A-D, CT pulmonary angiography and venography showing multiple troncular, lobar, and segmental thrombi (arrows) (A); normal lung parenchyma (B); extensive thrombus of the lower vena cava (arrows) (C); and enlargement of the left leg with femoral venous thrombosis (arrowhead) (D).

A-D, CT pulmonary angiography and venography showing multiple troncular, lobar, and segmental thrombi (arrows) (A); normal lung parenchyma (B); extensive thrombus of the lower vena cava (arrows) (C); and enlargement of the left leg with femoral venous thrombosis (arrowhead) (D).

Discussion

Both venous and arterial thromboses have been reported in patients infected with betacoronaviruses. In a retrospective analysis of 199 confirmed SARS-CoV-1 cases in Singapore, 18 episodes of VTE were reported and, in the same institution, postmortem autopsies of eight patients reported pulmonary embolism in four patients. , Although less extensively reported, Middle East respiratory syndrome coronavirus also seems to be associated with a procoagulant state. Recently, Danzi et al first reported the case of a patient with severe COVID-19 pneumonia and concomitant bilateral pulmonary embolism in the absence of predisposing factors for acute VTE. Moreover, within case series, the rates of COVID-19-related DVT and acute pulmonary embolism are as high as 31% and 21%, respectively.11, 13, 14, 15, 15 Hence, some authors suggested that CT pulmonary angiography (rather than a chest CT scan) be performed in all patients with COVID-19 requiring hospitalization and/or in case of respiratory worsening. To date, to the best of our knowledge, all cases of VTE occurring during the course of betacoronavirus infections had concomitant evidence of viral pneumonia.
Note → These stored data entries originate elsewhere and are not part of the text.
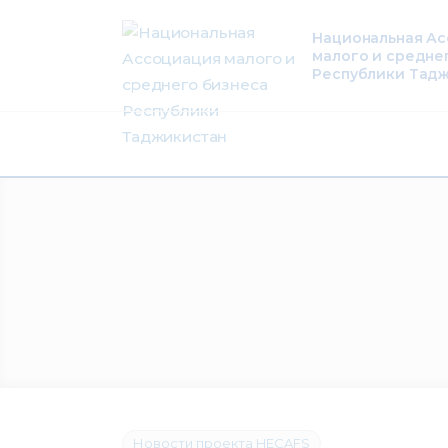
О нас
Национальная А
малого и средне
Деятельность
Республики Тад
Проекты
Членство
Медиацентр
Инфоресурсы
Контакты
Новости проекта HECAFS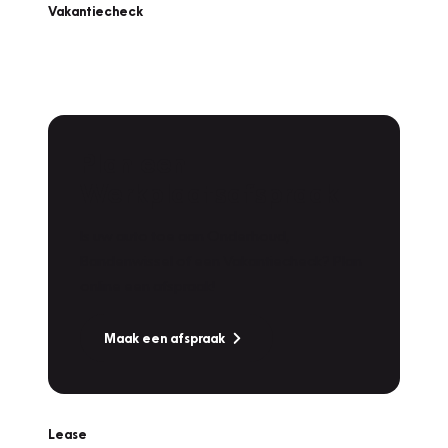
Vakantiecheck
Plan een
Werkplaatsafspraak
Is uw auto toe aan Onderhoud,
Bandenwissel of een Vakantiecheck? Plan
online een afspraak!
Maak een afspraak
Lease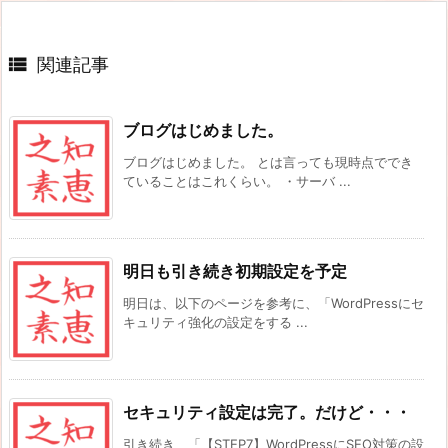

関連記事
ブログはじめました。
ブログはじめました。 とは言っても現時点ででき
ていることはこれくらい。 ・サーバ ...
明日も引き続き初期設定を予定
明日は、以下のページを参考に、「WordPressにセ
キュリティ強化の設定をする ...
セキュリティ設定は完了。だけど・・・
引き続き、「【STEP7】WordPressにSEO対策の設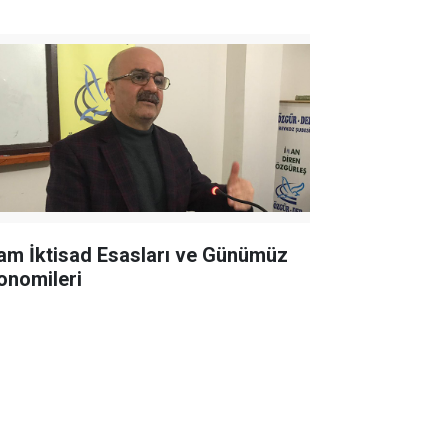
lam İktisad Esasları ve Günümüz
onomileri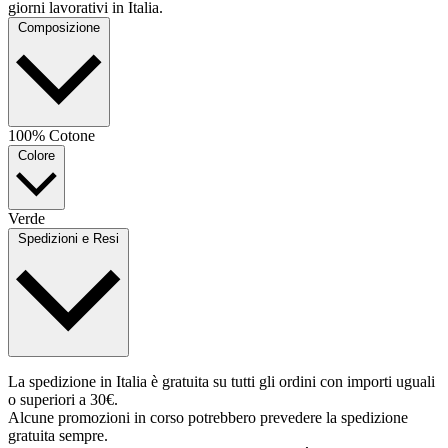
giorni lavorativi in Italia.
Composizione
100% Cotone
Colore
Verde
Spedizioni e Resi
La spedizione in Italia è gratuita su tutti gli ordini con importi uguali
o superiori a 30€.
Alcune promozioni in corso potrebbero prevedere la spedizione
gratuita sempre.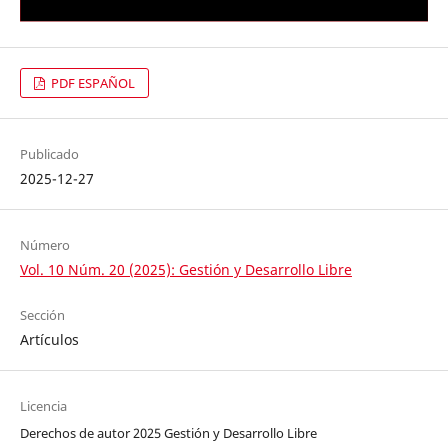
PDF ESPAÑOL
Publicado
2025-12-27
Número
Vol. 10 Núm. 20 (2025): Gestión y Desarrollo Libre
Sección
Artículos
Licencia
Derechos de autor 2025 Gestión y Desarrollo Libre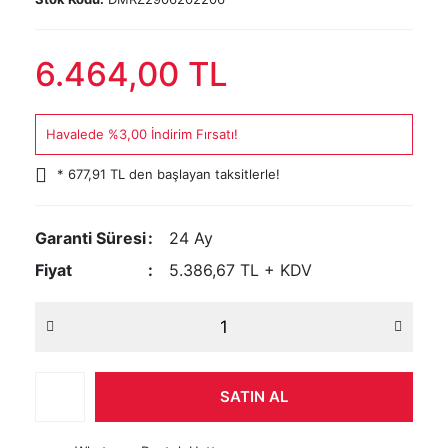
6.464,00 TL
Havalede %3,00 İndirim Fırsatı!
* 677,91 TL den başlayan taksitlerle!
Garanti Süresi
24 Ay
Fiyat
5.386,67 TL + KDV
SATIN AL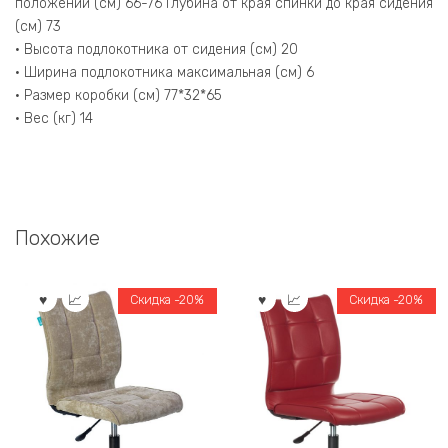
положении (см) 66-76 Глубина от края спинки до края сидения
(см) 73
• Высота подлокотника от сидения (см) 20
• Ширина подлокотника максимальная (см) 6
• Размер коробки (см) 77*32*65
• Вес (кг) 14
Похожие
Скидка -20%
Скидка -20%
The coexistence of VTE and other viral (eg, cytomegalovirus or parvovirus B19) infections has seldom been depicted, yet the causal link remains debated. Conversely, the pathophysiology of COVID-19-related thrombosis seems peculiar, with SARS-CoV-2-induced inflammation and endotheliopathy being prominent features contributing to the very high rates of VTE in this setting. Moreover, the presence of lupus anticoagulant has also been reported, yet its pathogenic role is unclear at this point. From a biological standpoint, high D-dimer levels, high fibrin degradation products, and prolonged prothrombin time could be associated with poorer outcomes. Of note, the patient’s D-dimer level was superior to the threshold of 3.0 mg/L, which provided sensitivity, specificity, and negative predictive values of 76.9%, 94.9%, and 92.5% in the study by Cui et al for the diagnosis of VTE in the ICU. In conclusion, although we cannot preclude that VTE was related to another cause than viral infection and that the coexistence of both conditions was merely fortuitous, this case suggests that testing for SARS-CoV-2 should be performed in all patients with unexplained VTE occurring in COVID-19-endemic areas, even in the absence of other disease manifestations suggestive of SARS-CoV-2 infection.